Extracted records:
+++

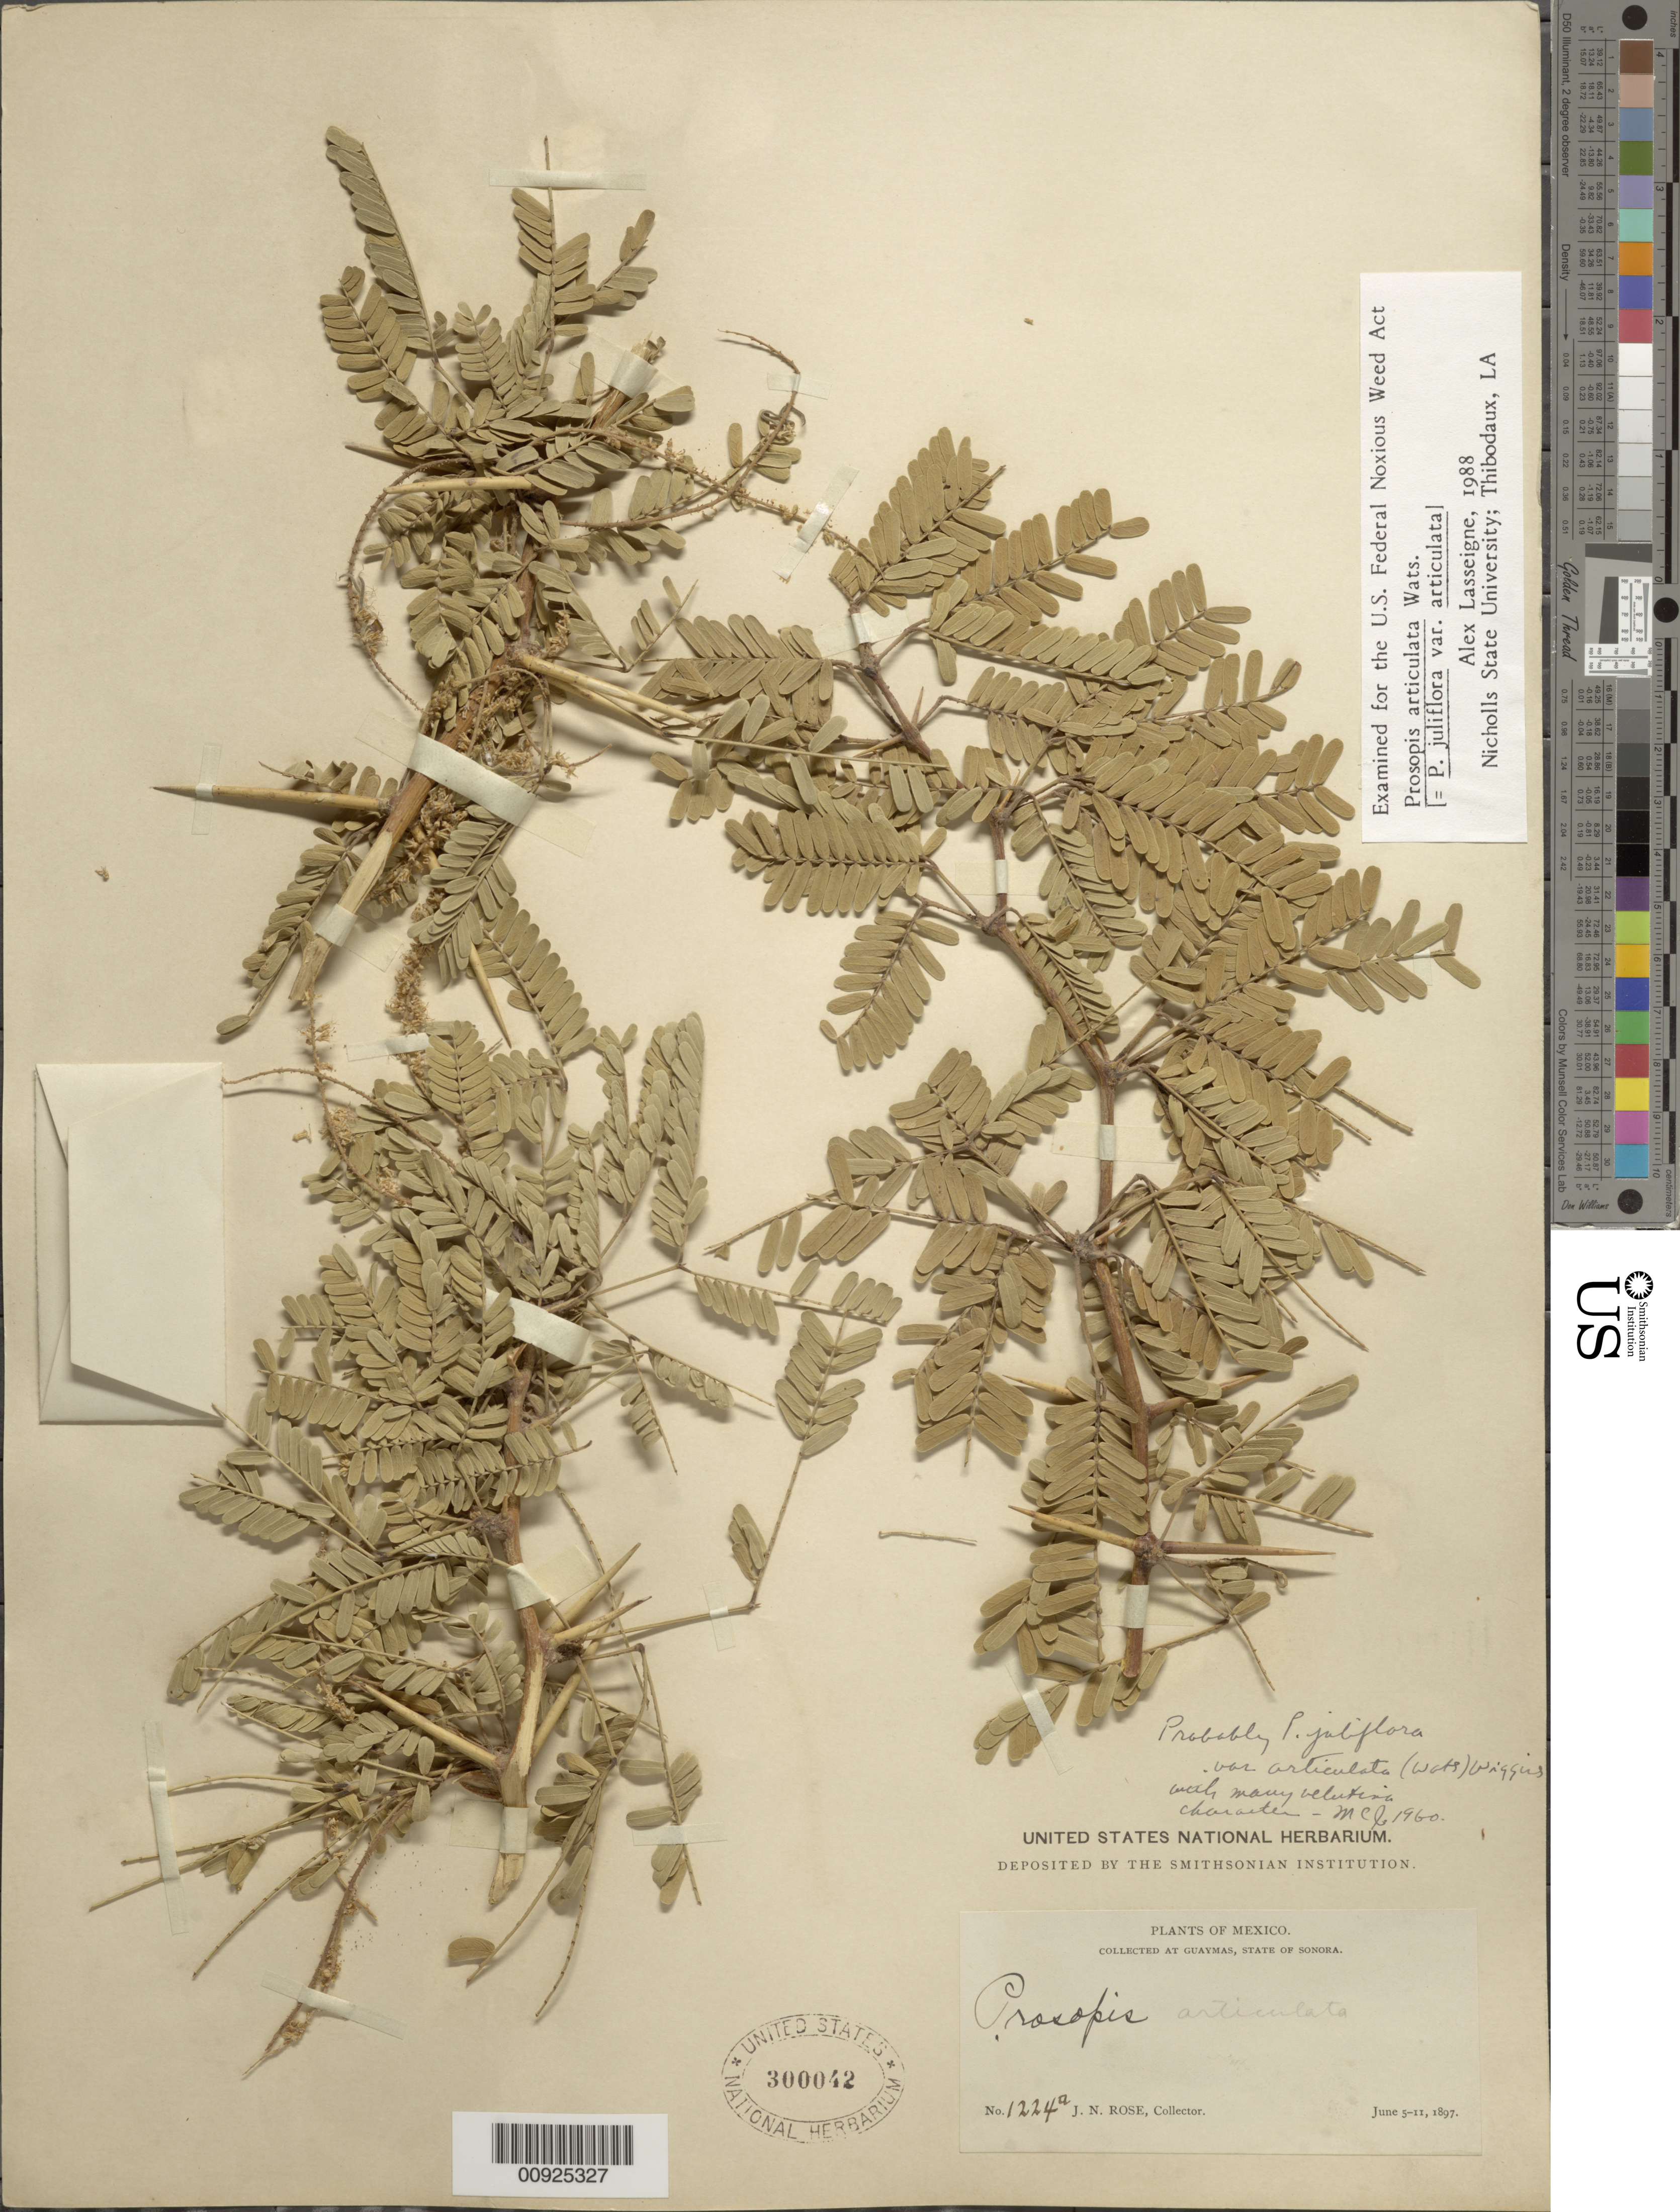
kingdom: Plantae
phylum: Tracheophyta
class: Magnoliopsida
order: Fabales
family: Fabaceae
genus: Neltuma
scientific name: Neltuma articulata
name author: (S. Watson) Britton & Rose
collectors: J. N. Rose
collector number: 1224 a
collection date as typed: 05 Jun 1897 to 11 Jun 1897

+++

Can you reproduce all of the data above line for line, omitting the picture?

kingdom: Plantae
phylum: Tracheophyta
class: Magnoliopsida
order: Fabales
family: Fabaceae
genus: Neltuma
scientific name: Neltuma articulata
name author: (S. Watson) Britton & Rose
collectors: J. N. Rose
collector number: 1224 a
collection date as typed: 05 Jun 1897 to 11 Jun 1897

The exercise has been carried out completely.